[BEGIN Provided passage]

- The Conformist (film)
Theatrical release poster
Directed by Bernardo Bertolucci Produced by Giovanni Bertolucci
Screenplay by Bernardo Bertolucci Story by Alberto Moravia Starring Jean-Louis Trintignant
Music by Georges Delerue Cinematography Vittorio Storaro Editing by Franco Arcalli Distributed by Paramount Pictures Release date(s) October 22, 1970
(US and Italy)
Running time 107 minutes
The Conformist (Italian: Il conformista) is a 1970 political drama film directed by Bernardo Bertolucci. The screenplay was written by Bertolucci based on the 1951 novel The Conformist by Alberto Moravia. The film features Jean-Louis Trintignant and Stefania Sandrelli, among others. The film was a co-production of Italian, French, and West German film companies.
Bertolucci makes use of the 1930s art and decor associated with the Fascist mentality and era: the middle-class drawing rooms and the huge halls of the ruling elite.
The film opens with Marcello Clerici (Jean-Louis Trintignant) in Paris finalizing preparations to assassinate his former college professor, Luca Quadri (Enzo Tarascio). It frequently returns to the interior of a car driven by Manganiello (Gastone Moschin) as the two of them pursue the professor and his wife.
Through a series of flashbacks, we see him discussing with Italo, a blind friend, his plans to marry, his somewhat awkward attempts to join the Fascist secret police, and his visits to his morphine-addicted mother at the family's decaying villa and his unhinged father at an insane asylum.
In one of these flashbacks we see him as a boy during World War I, who finds himself isolated from society by his family's wealth. He is socially humiliated by his schoolmates until he is rescued by chauffeur Lino (Pierre Clémenti). Lino offers to show him a pistol and then makes sexual advances towards Marcello, which he partially responds to before grabbing the pistol and shooting wildly into the walls and apparently killing Lino.
In another flashback Marcello and his fiancee Giulia discuss the necessity of his going to confession in order for her parents to allow them to marry, even though he is an atheist. He agrees, and in confession admits to the priest to having committed many sins, including his homosexual experience with Lino, the consequent murder, premarital sex, and his absence of guilt for these sins. Marcello admits he thinks little of his new wife but craves the normality that a traditional marriage with children will bring. The priest is shocked — apparently more by Marcello's homosexuality than the murder — but quickly absolves Marcello once he hears that he is currently working for the Fascist secret police.
Now married, Marcello finds himself ordered to assassinate his old friend and teacher, Professor Quadri, an outspoken anti-Fascist intellectual now living in exile in France. Using his marriage as a convenient cover he takes Giulia on their honeymoon to Paris where he can carry out the mission.

[END Provided passage]
[BEGIN Collected material]

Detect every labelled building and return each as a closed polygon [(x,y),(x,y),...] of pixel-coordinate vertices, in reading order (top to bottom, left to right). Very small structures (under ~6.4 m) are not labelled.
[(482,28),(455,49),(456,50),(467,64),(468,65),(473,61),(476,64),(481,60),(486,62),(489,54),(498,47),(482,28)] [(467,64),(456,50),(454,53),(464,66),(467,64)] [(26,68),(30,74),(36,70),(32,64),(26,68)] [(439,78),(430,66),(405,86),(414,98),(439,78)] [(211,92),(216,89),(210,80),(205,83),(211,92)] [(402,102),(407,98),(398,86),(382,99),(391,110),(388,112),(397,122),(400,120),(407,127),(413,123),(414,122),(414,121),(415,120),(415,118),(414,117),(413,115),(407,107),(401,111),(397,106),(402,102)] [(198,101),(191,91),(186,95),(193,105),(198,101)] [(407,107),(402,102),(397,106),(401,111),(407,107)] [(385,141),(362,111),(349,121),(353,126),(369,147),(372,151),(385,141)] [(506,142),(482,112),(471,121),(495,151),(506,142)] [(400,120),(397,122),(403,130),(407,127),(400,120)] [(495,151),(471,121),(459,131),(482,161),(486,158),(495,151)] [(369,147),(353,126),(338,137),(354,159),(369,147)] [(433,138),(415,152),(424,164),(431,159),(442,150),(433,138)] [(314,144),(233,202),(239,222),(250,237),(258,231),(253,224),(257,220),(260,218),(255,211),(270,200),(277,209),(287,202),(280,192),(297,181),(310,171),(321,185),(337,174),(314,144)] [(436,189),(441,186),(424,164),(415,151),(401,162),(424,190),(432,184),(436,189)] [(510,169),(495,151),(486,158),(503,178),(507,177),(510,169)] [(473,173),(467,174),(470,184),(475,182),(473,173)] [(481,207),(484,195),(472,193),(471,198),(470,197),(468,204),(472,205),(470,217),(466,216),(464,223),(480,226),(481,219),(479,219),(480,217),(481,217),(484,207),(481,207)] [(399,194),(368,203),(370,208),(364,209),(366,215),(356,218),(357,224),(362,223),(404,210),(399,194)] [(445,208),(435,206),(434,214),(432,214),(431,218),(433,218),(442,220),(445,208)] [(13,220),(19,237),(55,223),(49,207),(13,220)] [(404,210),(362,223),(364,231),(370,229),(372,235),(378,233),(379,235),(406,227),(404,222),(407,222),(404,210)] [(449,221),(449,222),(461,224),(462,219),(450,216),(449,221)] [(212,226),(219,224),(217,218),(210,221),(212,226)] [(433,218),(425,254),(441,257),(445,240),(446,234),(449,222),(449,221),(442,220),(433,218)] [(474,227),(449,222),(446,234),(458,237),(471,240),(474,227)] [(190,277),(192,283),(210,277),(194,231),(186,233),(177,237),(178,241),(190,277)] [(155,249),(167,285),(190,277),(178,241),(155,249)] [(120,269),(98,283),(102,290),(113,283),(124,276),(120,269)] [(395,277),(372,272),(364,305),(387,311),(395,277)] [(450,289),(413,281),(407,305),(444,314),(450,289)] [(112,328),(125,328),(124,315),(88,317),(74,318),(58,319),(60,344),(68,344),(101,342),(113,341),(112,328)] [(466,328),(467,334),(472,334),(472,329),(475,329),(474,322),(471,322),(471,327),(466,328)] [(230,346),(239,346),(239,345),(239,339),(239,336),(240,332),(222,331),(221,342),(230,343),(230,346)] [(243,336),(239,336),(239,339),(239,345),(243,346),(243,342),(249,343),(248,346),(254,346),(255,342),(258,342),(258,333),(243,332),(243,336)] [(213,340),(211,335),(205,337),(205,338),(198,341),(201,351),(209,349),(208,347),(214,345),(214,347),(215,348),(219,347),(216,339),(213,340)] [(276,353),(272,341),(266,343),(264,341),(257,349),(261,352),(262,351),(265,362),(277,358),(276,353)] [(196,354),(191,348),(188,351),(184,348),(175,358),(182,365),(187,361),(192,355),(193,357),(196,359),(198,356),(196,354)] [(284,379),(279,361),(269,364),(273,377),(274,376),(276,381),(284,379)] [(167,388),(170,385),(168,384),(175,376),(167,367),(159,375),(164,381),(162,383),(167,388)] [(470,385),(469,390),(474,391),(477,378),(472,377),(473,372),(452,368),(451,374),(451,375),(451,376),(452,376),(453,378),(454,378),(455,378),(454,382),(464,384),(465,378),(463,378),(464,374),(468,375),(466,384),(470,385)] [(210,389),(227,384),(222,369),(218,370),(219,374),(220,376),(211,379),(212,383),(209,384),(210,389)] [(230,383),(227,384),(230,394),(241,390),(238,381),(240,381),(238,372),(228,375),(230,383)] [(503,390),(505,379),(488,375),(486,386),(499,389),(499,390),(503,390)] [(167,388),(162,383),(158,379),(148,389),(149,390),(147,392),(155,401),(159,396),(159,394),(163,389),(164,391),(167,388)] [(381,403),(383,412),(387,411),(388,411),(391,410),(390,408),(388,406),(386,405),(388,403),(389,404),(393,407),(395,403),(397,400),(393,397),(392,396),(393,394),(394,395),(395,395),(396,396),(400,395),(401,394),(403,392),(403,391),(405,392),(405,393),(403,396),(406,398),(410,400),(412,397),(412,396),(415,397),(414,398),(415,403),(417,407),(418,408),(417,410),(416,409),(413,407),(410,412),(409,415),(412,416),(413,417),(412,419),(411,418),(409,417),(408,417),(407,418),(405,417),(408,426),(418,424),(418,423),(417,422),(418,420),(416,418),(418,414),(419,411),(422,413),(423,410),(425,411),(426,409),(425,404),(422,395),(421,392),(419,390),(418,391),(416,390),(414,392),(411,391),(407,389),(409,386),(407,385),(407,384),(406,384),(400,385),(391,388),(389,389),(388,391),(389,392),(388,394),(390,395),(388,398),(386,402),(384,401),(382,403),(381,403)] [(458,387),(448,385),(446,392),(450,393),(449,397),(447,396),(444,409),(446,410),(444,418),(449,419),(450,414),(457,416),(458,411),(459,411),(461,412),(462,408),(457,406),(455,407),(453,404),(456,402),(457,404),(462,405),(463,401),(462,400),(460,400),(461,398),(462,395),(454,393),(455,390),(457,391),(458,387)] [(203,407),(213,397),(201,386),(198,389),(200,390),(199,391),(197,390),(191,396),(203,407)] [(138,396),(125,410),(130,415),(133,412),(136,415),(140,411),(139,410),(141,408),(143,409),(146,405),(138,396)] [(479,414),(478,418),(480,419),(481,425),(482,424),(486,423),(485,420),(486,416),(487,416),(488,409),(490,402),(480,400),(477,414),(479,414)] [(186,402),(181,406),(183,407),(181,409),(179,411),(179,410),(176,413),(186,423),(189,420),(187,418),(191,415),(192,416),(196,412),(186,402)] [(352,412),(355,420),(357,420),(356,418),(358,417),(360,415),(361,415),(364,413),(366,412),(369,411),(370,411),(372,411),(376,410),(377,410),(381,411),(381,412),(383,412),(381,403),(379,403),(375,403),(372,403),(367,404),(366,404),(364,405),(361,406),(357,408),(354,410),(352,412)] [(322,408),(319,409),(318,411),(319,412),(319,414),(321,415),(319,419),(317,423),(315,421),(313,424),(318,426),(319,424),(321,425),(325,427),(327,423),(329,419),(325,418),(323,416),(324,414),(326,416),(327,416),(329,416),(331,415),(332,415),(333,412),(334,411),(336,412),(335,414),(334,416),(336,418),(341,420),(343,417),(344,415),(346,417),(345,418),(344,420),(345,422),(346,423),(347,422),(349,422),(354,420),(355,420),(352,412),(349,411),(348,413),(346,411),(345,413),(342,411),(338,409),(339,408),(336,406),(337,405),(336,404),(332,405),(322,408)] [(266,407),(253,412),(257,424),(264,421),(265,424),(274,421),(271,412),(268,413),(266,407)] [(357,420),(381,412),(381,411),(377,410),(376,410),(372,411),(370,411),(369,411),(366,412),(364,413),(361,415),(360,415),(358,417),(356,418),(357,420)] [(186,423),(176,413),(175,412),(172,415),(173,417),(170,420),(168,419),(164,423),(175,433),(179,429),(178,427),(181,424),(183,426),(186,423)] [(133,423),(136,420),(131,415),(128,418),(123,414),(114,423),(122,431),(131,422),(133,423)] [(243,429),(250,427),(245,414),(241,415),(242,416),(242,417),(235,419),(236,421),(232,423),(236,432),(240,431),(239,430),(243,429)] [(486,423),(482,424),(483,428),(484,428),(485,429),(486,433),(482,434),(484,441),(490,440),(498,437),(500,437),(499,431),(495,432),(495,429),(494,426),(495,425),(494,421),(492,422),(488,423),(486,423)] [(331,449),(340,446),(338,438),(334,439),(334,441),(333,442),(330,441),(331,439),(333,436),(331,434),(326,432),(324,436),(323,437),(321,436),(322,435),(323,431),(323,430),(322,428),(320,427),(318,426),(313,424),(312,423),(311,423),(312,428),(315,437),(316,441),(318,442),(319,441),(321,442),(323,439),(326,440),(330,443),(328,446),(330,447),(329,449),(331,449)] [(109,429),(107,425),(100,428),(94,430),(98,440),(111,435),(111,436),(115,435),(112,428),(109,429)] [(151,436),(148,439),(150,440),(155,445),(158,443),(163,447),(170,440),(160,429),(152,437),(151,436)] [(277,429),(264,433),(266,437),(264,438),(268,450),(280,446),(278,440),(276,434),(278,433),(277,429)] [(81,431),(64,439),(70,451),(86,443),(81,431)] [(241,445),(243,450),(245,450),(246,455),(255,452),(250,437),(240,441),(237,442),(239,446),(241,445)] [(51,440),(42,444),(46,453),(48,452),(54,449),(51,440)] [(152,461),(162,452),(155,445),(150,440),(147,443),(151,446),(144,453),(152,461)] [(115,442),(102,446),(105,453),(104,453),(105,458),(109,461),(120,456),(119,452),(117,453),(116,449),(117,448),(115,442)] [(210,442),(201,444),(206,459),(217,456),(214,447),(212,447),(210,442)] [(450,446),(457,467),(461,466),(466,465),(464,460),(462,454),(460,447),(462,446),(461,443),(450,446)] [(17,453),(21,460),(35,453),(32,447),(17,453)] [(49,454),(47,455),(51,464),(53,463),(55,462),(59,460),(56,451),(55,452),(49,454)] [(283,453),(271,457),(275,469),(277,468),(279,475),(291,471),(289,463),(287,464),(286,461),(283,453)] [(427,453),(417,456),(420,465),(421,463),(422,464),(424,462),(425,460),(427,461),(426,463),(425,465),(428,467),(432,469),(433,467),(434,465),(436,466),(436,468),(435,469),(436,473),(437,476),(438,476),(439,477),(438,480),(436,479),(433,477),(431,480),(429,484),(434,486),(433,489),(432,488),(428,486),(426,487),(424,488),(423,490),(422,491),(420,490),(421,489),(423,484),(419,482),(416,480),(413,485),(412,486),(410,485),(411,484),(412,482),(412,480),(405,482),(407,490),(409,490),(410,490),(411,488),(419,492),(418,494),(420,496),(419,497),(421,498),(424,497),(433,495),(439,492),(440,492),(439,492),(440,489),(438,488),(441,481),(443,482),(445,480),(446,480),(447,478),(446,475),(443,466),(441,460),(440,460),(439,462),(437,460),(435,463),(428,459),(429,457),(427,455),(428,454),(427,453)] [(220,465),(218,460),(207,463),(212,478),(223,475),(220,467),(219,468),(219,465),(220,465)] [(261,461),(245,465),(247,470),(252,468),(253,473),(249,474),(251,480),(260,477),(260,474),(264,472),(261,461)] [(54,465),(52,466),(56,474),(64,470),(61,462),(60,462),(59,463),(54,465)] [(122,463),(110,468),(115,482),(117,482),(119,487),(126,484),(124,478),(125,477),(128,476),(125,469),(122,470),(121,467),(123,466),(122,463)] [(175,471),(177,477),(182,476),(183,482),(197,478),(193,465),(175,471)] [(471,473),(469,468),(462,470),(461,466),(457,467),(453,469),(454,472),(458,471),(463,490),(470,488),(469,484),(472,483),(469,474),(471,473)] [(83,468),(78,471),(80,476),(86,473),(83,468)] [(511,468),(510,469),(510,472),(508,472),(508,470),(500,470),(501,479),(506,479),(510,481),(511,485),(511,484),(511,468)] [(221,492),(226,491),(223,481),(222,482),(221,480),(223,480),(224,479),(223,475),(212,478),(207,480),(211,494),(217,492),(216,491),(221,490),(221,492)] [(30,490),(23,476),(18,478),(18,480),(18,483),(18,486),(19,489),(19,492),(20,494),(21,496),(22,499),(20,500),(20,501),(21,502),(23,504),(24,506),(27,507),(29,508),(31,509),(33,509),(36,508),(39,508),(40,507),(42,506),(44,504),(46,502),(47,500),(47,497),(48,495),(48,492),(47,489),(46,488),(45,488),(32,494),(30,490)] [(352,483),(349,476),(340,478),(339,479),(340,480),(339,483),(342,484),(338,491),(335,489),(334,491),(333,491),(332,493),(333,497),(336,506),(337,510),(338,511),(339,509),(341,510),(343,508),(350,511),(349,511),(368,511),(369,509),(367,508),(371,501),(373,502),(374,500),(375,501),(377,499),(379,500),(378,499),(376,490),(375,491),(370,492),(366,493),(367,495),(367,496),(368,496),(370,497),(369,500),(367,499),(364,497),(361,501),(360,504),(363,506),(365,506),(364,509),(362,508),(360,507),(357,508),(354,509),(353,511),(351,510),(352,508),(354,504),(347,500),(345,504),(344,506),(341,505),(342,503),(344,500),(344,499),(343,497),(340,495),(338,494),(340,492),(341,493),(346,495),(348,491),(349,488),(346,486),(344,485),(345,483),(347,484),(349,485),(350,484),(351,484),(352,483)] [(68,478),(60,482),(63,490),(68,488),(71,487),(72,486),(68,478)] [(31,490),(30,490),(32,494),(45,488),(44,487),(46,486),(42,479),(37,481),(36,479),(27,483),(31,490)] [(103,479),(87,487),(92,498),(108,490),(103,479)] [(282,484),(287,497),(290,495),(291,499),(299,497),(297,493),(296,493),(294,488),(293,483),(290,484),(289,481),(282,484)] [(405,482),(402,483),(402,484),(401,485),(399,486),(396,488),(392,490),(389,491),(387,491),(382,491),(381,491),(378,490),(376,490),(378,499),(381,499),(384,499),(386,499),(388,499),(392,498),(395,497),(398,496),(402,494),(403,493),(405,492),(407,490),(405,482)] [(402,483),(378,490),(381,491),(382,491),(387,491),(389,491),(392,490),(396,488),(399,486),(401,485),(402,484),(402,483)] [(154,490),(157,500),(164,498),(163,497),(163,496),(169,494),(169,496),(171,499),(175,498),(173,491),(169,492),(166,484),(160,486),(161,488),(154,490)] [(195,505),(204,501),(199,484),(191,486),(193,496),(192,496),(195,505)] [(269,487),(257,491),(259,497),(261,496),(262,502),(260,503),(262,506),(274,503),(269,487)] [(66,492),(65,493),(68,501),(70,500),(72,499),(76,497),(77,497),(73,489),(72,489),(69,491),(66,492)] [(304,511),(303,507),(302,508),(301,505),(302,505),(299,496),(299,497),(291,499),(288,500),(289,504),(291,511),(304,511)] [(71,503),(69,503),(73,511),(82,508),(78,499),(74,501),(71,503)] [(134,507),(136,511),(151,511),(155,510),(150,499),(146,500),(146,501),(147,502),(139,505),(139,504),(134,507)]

[END Collected material]

## Given instruction:
According to the film summary, why must Marcello go to confession despite being an atheist? Answer in one to three sentences. Rely only on the film summary.

## Problem solution:
Marcello has to go to confession because Giulia's parents will not allow the two of them to marry unless he does.